==== DATA EXCERPTS ====

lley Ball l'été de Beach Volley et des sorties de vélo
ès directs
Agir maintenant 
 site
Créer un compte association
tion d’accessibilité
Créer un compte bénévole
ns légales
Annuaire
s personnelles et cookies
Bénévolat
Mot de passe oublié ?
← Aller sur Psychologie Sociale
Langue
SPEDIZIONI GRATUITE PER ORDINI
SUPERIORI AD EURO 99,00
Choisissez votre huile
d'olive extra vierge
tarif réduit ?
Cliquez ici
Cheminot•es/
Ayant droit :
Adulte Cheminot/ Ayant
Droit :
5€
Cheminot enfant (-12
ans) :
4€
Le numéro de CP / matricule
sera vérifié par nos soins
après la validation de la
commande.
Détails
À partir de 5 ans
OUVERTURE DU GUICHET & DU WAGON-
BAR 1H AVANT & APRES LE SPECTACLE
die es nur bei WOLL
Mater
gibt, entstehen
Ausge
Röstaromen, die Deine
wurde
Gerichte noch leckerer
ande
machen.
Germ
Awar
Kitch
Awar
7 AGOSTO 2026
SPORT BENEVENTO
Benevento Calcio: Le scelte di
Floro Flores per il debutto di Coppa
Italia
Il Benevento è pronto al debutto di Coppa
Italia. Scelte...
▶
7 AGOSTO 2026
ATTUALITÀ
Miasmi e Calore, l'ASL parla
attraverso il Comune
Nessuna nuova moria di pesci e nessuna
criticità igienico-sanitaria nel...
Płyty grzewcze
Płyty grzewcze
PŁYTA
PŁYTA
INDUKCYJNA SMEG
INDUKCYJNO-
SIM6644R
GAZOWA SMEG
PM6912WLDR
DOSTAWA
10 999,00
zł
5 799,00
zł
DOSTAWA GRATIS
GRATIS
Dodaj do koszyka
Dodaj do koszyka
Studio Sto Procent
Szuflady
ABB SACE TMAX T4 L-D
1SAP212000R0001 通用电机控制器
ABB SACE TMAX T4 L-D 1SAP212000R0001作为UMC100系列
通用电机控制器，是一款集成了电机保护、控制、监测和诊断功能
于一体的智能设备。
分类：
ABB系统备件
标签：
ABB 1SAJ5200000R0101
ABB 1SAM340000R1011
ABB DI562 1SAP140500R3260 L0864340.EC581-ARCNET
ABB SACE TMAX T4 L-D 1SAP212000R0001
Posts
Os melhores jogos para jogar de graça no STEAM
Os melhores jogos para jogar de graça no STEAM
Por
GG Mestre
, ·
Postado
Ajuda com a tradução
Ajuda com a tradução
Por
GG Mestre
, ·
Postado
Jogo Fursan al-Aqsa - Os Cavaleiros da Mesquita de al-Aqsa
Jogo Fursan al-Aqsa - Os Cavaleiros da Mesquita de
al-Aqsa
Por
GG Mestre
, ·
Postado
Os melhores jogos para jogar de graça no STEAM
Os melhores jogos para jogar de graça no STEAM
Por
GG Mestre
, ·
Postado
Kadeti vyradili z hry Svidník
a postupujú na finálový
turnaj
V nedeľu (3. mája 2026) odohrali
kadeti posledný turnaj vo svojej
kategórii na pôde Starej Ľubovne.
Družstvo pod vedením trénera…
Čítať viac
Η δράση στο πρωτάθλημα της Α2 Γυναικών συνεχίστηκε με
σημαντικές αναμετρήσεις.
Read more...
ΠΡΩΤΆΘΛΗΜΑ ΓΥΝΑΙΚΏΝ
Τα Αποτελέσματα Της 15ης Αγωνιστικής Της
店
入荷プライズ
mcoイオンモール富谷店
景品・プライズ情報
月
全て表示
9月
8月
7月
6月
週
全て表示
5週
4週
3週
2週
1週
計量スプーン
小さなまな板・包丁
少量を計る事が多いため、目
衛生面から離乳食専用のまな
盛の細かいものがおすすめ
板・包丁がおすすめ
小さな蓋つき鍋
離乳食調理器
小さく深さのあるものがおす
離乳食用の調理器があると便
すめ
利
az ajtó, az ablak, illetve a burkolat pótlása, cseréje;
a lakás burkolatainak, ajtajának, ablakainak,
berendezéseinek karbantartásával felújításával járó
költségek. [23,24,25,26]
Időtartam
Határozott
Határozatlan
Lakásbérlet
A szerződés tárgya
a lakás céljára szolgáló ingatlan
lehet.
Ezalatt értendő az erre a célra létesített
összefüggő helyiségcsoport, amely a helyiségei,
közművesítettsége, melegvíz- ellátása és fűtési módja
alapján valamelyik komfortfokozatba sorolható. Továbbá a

====

The listing above should be printed again in full, unchanged.

lley Ball l'été de Beach Volley et des sorties de vélo
ès directs
Agir maintenant 
 site
Créer un compte association
tion d’accessibilité
Créer un compte bénévole
ns légales
Annuaire
s personnelles et cookies
Bénévolat
Mot de passe oublié ?
← Aller sur Psychologie Sociale
Langue
SPEDIZIONI GRATUITE PER ORDINI
SUPERIORI AD EURO 99,00
Choisissez votre huile
d'olive extra vierge
tarif réduit ?
Cliquez ici
Cheminot•es/
Ayant droit :
Adulte Cheminot/ Ayant
Droit :
5€
Cheminot enfant (-12
ans) :
4€
Le numéro de CP / matricule
sera vérifié par nos soins
après la validation de la
commande.
Détails
À partir de 5 ans
OUVERTURE DU GUICHET & DU WAGON-
BAR 1H AVANT & APRES LE SPECTACLE
die es nur bei WOLL
Mater
gibt, entstehen
Ausge
Röstaromen, die Deine
wurde
Gerichte noch leckerer
ande
machen.
Germ
Awar
Kitch
Awar
7 AGOSTO 2026
SPORT BENEVENTO
Benevento Calcio: Le scelte di
Floro Flores per il debutto di Coppa
Italia
Il Benevento è pronto al debutto di Coppa
Italia. Scelte...
▶
7 AGOSTO 2026
ATTUALITÀ
Miasmi e Calore, l'ASL parla
attraverso il Comune
Nessuna nuova moria di pesci e nessuna
criticità igienico-sanitaria nel...
Płyty grzewcze
Płyty grzewcze
PŁYTA
PŁYTA
INDUKCYJNA SMEG
INDUKCYJNO-
SIM6644R
GAZOWA SMEG
PM6912WLDR
DOSTAWA
10 999,00
zł
5 799,00
zł
DOSTAWA GRATIS
GRATIS
Dodaj do koszyka
Dodaj do koszyka
Studio Sto Procent
Szuflady
ABB SACE TMAX T4 L-D
1SAP212000R0001 通用电机控制器
ABB SACE TMAX T4 L-D 1SAP212000R0001作为UMC100系列
通用电机控制器，是一款集成了电机保护、控制、监测和诊断功能
于一体的智能设备。
分类：
ABB系统备件
标签：
ABB 1SAJ5200000R0101
ABB 1SAM340000R1011
ABB DI562 1SAP140500R3260 L0864340.EC581-ARCNET
ABB SACE TMAX T4 L-D 1SAP212000R0001
Posts
Os melhores jogos para jogar de graça no STEAM
Os melhores jogos para jogar de graça no STEAM
Por
GG Mestre
, ·
Postado
Ajuda com a tradução
Ajuda com a tradução
Por
GG Mestre
, ·
Postado
Jogo Fursan al-Aqsa - Os Cavaleiros da Mesquita de al-Aqsa
Jogo Fursan al-Aqsa - Os Cavaleiros da Mesquita de
al-Aqsa
Por
GG Mestre
, ·
Postado
Os melhores jogos para jogar de graça no STEAM
Os melhores jogos para jogar de graça no STEAM
Por
GG Mestre
, ·
Postado
Kadeti vyradili z hry Svidník
a postupujú na finálový
turnaj
V nedeľu (3. mája 2026) odohrali
kadeti posledný turnaj vo svojej
kategórii na pôde Starej Ľubovne.
Družstvo pod vedením trénera…
Čítať viac
Η δράση στο πρωτάθλημα της Α2 Γυναικών συνεχίστηκε με
σημαντικές αναμετρήσεις.
Read more...
ΠΡΩΤΆΘΛΗΜΑ ΓΥΝΑΙΚΏΝ
Τα Αποτελέσματα Της 15ης Αγωνιστικής Της
店
入荷プライズ
mcoイオンモール富谷店
景品・プライズ情報
月
全て表示
9月
8月
7月
6月
週
全て表示
5週
4週
3週
2週
1週
計量スプーン
小さなまな板・包丁
少量を計る事が多いため、目
衛生面から離乳食専用のまな
盛の細かいものがおすすめ
板・包丁がおすすめ
小さな蓋つき鍋
離乳食調理器
小さく深さのあるものがおす
離乳食用の調理器があると便
すめ
利
az ajtó, az ablak, illetve a burkolat pótlása, cseréje;
a lakás burkolatainak, ajtajának, ablakainak,
berendezéseinek karbantartásával felújításával járó
költségek. [23,24,25,26]
Időtartam
Határozott
Határozatlan
Lakásbérlet
A szerződés tárgya
a lakás céljára szolgáló ingatlan
lehet.
Ezalatt értendő az erre a célra létesített
összefüggő helyiségcsoport, amely a helyiségei,
közművesítettsége, melegvíz- ellátása és fűtési módja
alapján valamelyik komfortfokozatba sorolható. Továbbá a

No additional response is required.